> _QUOTED PASSAGE_:
*** Begin section ***
When we’re shown an image, our brain instantly recognizes the objects contained in it. On the other hand, it takes a lot of time and training data for a machine to identify these objects. But with the recent advances in hardware and deep learning, this computer vision field has become a whole lot easier and more intuitive.
Check out the below image as an example. The system is able to identify different objects in the image with incredible accuracy.
Object detection technology has seen a rapid adoption rate in various and diverse industries. It helps self-driving cars safely navigate through traffic, spots violent behavior in a crowded place, assists sports teams analyze and build scouting reports, ensures proper quality control of parts in manufacturing, among many, many other things. And these are just scratching the surface of what object detection technology can do!
In this article, we will understand what object detection is and look at a few different approaches one can take to solve problems in this space. Then we will deep dive into building our own object detection system in Python. By the end of the article, you will have enough knowledge to take on different object detection challenges on your own!
Note: This tutorial assumes that you know the basics of deep learning and have solved simple image processing problems before. In case you haven’t, or need a refresher, I recommend reading the following articles first:
Before we dive into build a state-of-the-art model, let us first try to understand what object detection is. Let’s (hypothetically) build a pedestrian detection system for a self-driving car. Suppose your car captures an image like the one below. How would you describe this image?
The image essentially depicts that our car is near a square, and a handful of people are crossing the road in front of our car. As the traffic sign is not clearly visible, the car’s pedestrian detection system should identify exactly where the people are walking so that we can steer clear of them.
So what can the car’s system do to ensure this happens? What it can do is create a bounding box around these people, so that the system can pinpoint where in the image the people are, and then accordingly make a decision as to which path to take, in order to avoid any mishaps.
Our objective behind doing object detection is two folds:
Now that we know what our problem statement is, what can be a possible approach (or multiple approaches) to solve it? In this section, we’ll look at a few techniques that can be used to detect objects in images. We will start from the simplest approach and find our way up from there. If you have any suggestions or alternate approaches to the ones we will see below, do let me know in the comments section!
*** End section ***
Please carry on writing the object detection article above, picking up right after its final sentence.

> _DATASET CONTENT_:
*** Begin section ***
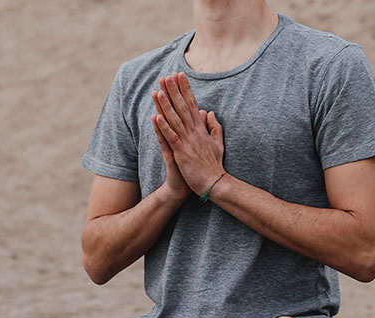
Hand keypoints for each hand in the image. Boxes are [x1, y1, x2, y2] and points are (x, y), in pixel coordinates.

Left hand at [154, 72, 224, 195]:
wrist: (215, 183)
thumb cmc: (214, 165)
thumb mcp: (218, 143)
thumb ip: (214, 127)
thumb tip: (210, 112)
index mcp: (201, 129)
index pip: (192, 104)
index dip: (185, 89)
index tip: (179, 76)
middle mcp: (194, 132)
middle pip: (182, 108)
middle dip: (174, 91)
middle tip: (166, 77)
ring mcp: (187, 142)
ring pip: (175, 120)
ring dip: (166, 105)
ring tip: (158, 91)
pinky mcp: (182, 153)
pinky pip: (171, 138)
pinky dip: (163, 127)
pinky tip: (156, 117)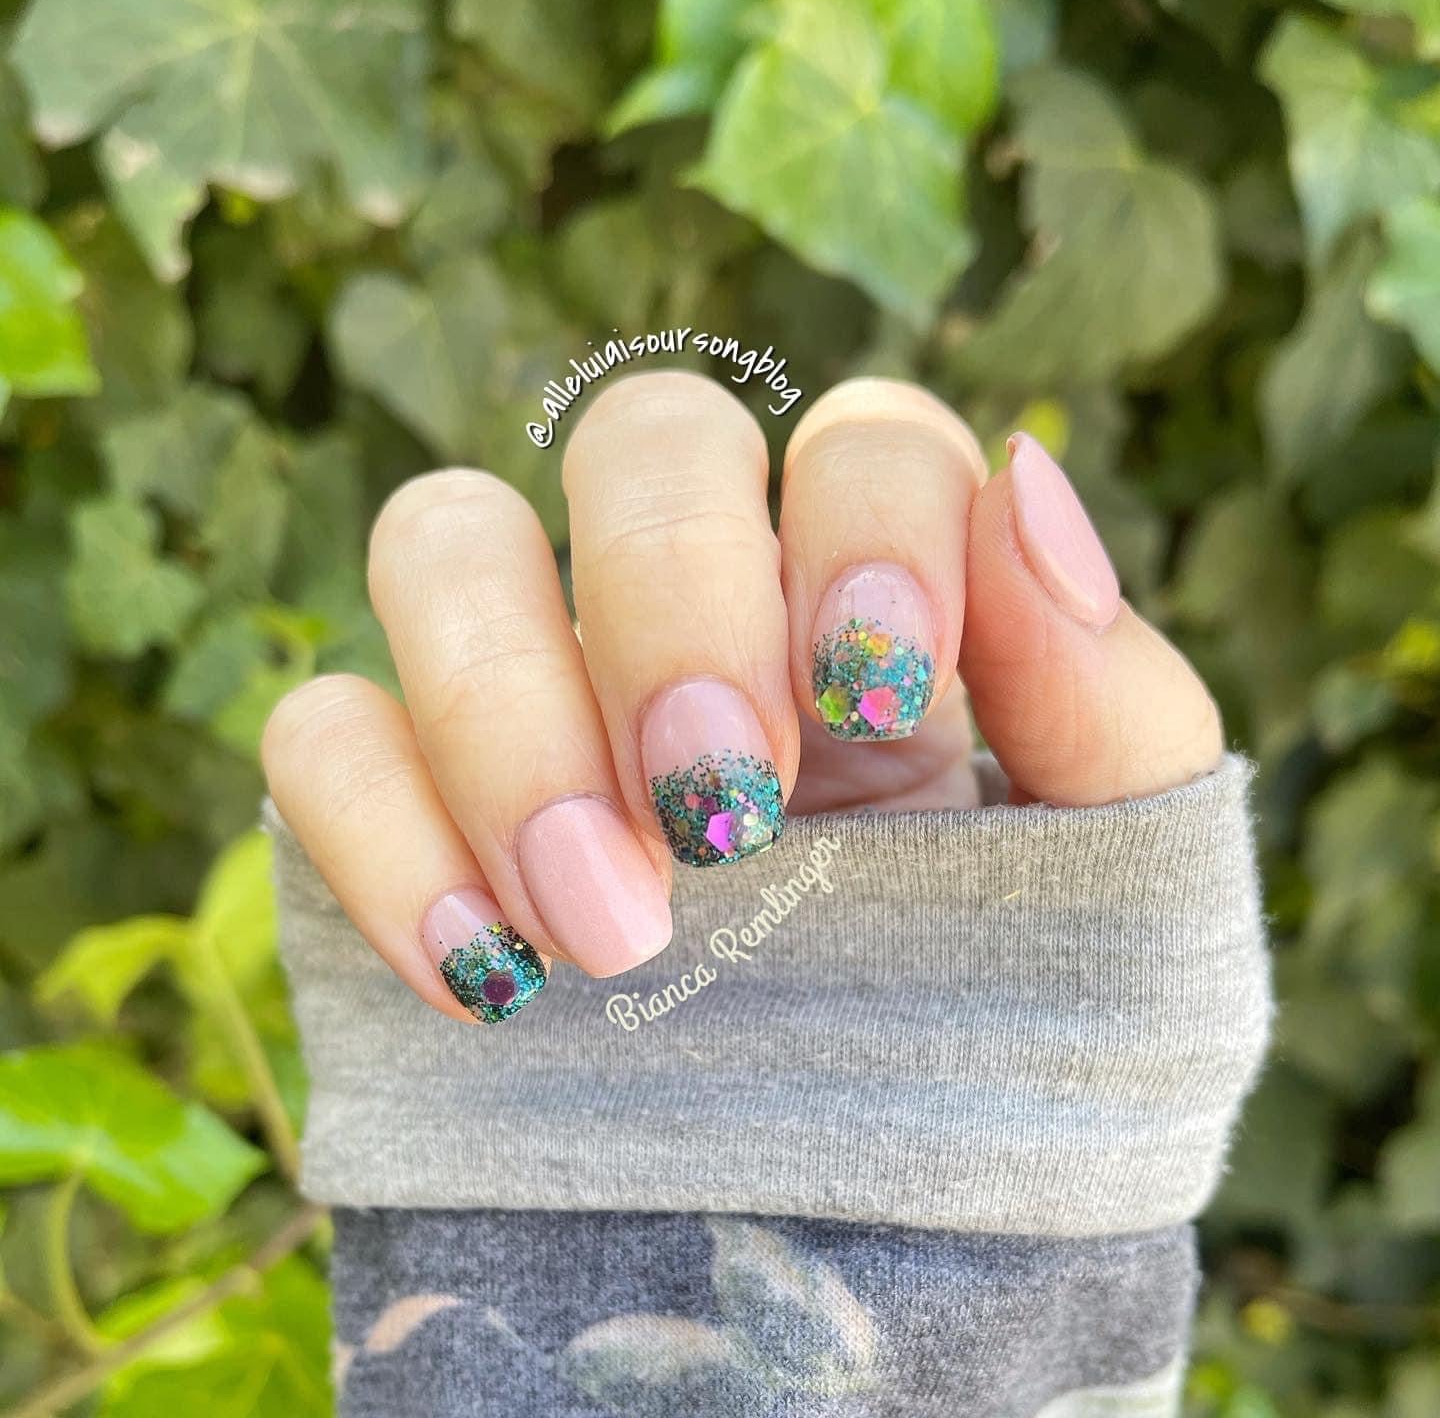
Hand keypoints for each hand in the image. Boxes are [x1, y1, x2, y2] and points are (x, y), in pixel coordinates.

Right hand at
*** End section ***
> _THE ANSWER_:
The simplest approach we can take is to divide the image into four parts:
Now the next step is to feed each of these parts into an image classifier. This will give us an output of whether that part of the image has a pedestrian or not. If yes, mark that patch in the original image. The output will be somewhat like this:
This is a good approach to try out first, but we are looking for a much more accurate and precise system. It needs to identify the entire object (or a person in this case) because only locating parts of an object could lead to catastrophic results.
The previous system worked well but what else can we do? We can improve upon it by exponentially increasing the number of patches we input into the system. This is how our output should look like:
This ended up being a boon and a curse. Of course our solution seems a bit better than the naive approach, but it is riddled with so many bounding boxes which approximate the same thing. This is an issue, and we need a more structured way to solve our problem.
In order to build our object detection system in a more structured way, we can follow the below steps:
Step 1: Divide the image into a 10×10 grid like this:
Step 2: Define the centroids for each patch
Step 3: For each centroid, take three different patches of different heights and aspect ratio:
Step 4: Pass all of the patches created through the image classifier to get predictions
So how does the final output look like? A bit more structured and disciplined for sure – take a look below:
But we can further improve on this! Read on to see yet another approach that will produce even better results.
The previous approach we saw is acceptable to quite a good degree, but we can build a system a little more efficient than that. Can you suggest how? Off the top of my mind, I can propose an optimization. If we think about approach #3, we can do two things to make our model better.
This again, has its pros and cons. Sure both of the methods will help us go to a more granular level. But it will again create an explosion of all the patches that we have to pass through our image classification model.
What we can do is, take selective patches instead of taking all of them. For example, we could build an intermediate classifier which tries to predict if the patch actually has background, or potentially contains an object. This would exponentially decrease the patches that our image classification model has to see.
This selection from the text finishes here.